Saved entries
*** Begin section ***

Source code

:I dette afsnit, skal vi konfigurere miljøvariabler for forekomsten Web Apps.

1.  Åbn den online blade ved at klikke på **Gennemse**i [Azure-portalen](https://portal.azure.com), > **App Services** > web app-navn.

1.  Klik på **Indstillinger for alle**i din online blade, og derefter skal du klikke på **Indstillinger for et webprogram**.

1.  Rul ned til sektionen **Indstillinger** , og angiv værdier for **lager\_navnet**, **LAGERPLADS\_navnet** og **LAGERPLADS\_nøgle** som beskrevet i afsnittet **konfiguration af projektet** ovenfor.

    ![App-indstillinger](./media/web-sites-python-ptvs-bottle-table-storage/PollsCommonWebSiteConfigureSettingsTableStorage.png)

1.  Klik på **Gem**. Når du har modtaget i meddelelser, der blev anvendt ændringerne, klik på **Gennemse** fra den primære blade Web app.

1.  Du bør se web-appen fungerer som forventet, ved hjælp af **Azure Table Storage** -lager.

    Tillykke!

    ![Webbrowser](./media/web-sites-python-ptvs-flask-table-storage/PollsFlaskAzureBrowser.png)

*** End section ***

# Activity:
An exact, complete copy of the records is the expected answer.

# Finished exercise:
Source code

:I dette afsnit, skal vi konfigurere miljøvariabler for forekomsten Web Apps.

1.  Åbn den online blade ved at klikke på **Gennemse**i [Azure-portalen](https://portal.azure.com), > **App Services** > web app-navn.

1.  Klik på **Indstillinger for alle**i din online blade, og derefter skal du klikke på **Indstillinger for et webprogram**.

1.  Rul ned til sektionen **Indstillinger** , og angiv værdier for **lager\_navnet**, **LAGERPLADS\_navnet** og **LAGERPLADS\_nøgle** som beskrevet i afsnittet **konfiguration af projektet** ovenfor.

    ![App-indstillinger](./media/web-sites-python-ptvs-bottle-table-storage/PollsCommonWebSiteConfigureSettingsTableStorage.png)

1.  Klik på **Gem**. Når du har modtaget i meddelelser, der blev anvendt ændringerne, klik på **Gennemse** fra den primære blade Web app.

1.  Du bør se web-appen fungerer som forventet, ved hjælp af **Azure Table Storage** -lager.

    Tillykke!

    ![Webbrowser](./media/web-sites-python-ptvs-flask-table-storage/PollsFlaskAzureBrowser.png)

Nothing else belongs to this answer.